Guy Boucher devra attendre avant de savoir s’il sera de retour derrière le banc des Sénateurs d’Ottawa la saison prochaine.

Le directeur général Pierre Dorion a indiqué lors de son point de presse de bilan de fin de saison jeudi qu’il n’a pas encore statué sur l’avenir de son entraîneur-chef et de ses adjoints, Marc Crawford et Martin Raymond en tête.

«Une évaluation complète du personnel d’entraîneurs est en cours présentement, de haut en bas. Il n’y a pas vraiment de date butoir.
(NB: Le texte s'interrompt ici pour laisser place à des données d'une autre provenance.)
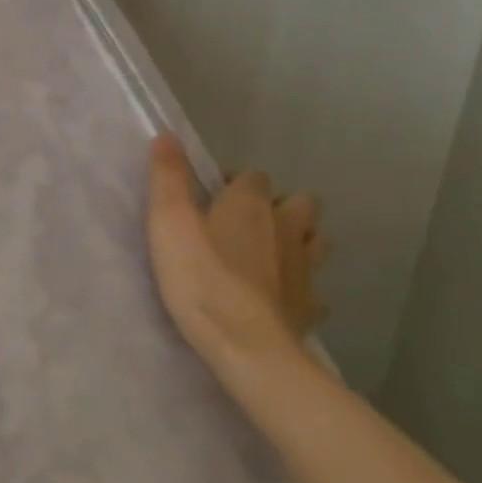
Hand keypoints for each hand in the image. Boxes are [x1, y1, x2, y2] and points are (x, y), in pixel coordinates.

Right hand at [145, 133, 327, 377]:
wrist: (249, 347)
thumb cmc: (202, 279)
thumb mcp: (169, 223)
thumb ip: (167, 178)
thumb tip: (167, 135)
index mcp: (251, 204)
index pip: (252, 176)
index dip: (232, 183)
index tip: (208, 200)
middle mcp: (287, 227)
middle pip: (298, 202)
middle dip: (276, 206)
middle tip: (241, 225)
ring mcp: (305, 268)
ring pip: (314, 240)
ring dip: (296, 240)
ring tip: (265, 255)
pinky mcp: (310, 306)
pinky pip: (312, 288)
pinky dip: (298, 286)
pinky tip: (279, 296)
Nous voulons nous donner assez de temps pour faire une évaluation en profondeur et nous ne prendrons pas de décisions difficiles tout de suite après la saison», a déclaré Dorion.

«Ce n’est pas pour maintenant ou lors des deux prochaines, mais à un moment donné, nous allons prendre une décision. Je ne pense pas que ce soit pendant le mois d’avril», a-t-il ajouté.

Dorion a indiqué qu’il a déjà tenu une réunion de deux heures lundi avec Boucher et ses assistants, et il entend en tenir d’autres plus tard, mais il avait l’intention de faire du dépistage à Barrie, où joue un des bons espoirs en vue du prochain repêchage, Andreï Svechnikov, avant de passer le week-end à Belleville, où le club-école va clore sa saison.

Depuis qu’ils ont atteint la finale de la coupe Stanley en 2007, les Sénateurs ont eu sept entraîneurs différents (Bryan Murray, John Paddock, Craig Hartsburg, Cory Clouston, Paul MacLean, Dave Cameron ont précédé Boucher). Ce dernier a un contrat valide pour encore une saison, et Dorion a laissé entendre que s’il garde son poste, il devra changer certaines de ses manières de faire les choses.

«S’il revient, je pense que des choses ont besoin de changer. On en a parlé. Pendant la saison, Guy et moi avons des réunions où des éléments ont été discutés. Mais je pense que Guy a l’emploi le plus difficile à Ottawa, je l’ai répété plusieurs fois... Nous pensons que Guy nous donne une meilleure chance d’avoir du succès quand il coache avec un esprit ouvert. Il est l’entraîneur et on doit aussi le laisser être l’entraîneur», a-t-il dit.

Alors que le club amorce clairement un virage jeunesse, Dorion voudra que Boucher – ou son successeur – donne plus de glace aux jeunes joueurs de l’organisation, ce qu’il a fait avec Thomas Chabot et Colin White en fin de saison. Il voudrait aussi que le club tienne plus de séances d’entraînement sur la glace qu’au cours de la dernière saison.

«On a parlé de beaucoup de choses parce que pour nous, ceci est inacceptable. Deux choses qui vont certainement changer, s’il est de retour, sont que des jeunes joueurs vont prendre plus de place dans notre alignement. Il va décider qui obtient ce temps de glace. L’autre est que nous allons nous entraîner plus. “Le repos est une arme...” Si j’entends ça une autre fois, je vais virer fou. Nous pensons tous encore que Guy est un très bon entraîneur. Il n’y a pas de doute. Mais quand vous terminez au 30e rang, je pense que vous devez évaluer tout», a affirmé Dorion.

Ce dernier avait pourtant déclaré au Droit que «Guy est mon entraîneur» en février dernier quand il a obtenu que son propre contrat soit prolongé par le propriétaire Eugene Melnyk.

Dorion n’avait pas invité Boucher, qui a une fiche de 97-79-20 en deux ans, à faire partie des rencontres de fin de saison avec les joueurs lundi, effectuant celles-ci avec son adjoint Randy Lee seulement.

«La direction hockey décide qui est l’entraîneur, pas les joueurs. Ce n’est pas un secret que Randy et moi avons rencontré les joueurs sans Guy. Ce n’était pas pour poser des questions au sujet de Guy. Je n’ai pas demandé : “Que pensez-vous du coach ?” C’était plutôt : “Qu’est-ce qui s’est passé cette année ? Qu’allons-nous faire pour être meilleurs l’an prochain ?” Les joueurs n’ont pas blâmé les entraîneurs, ils se sont blâmés eux-mêmes plus que n’importe qui», a-t-il relaté.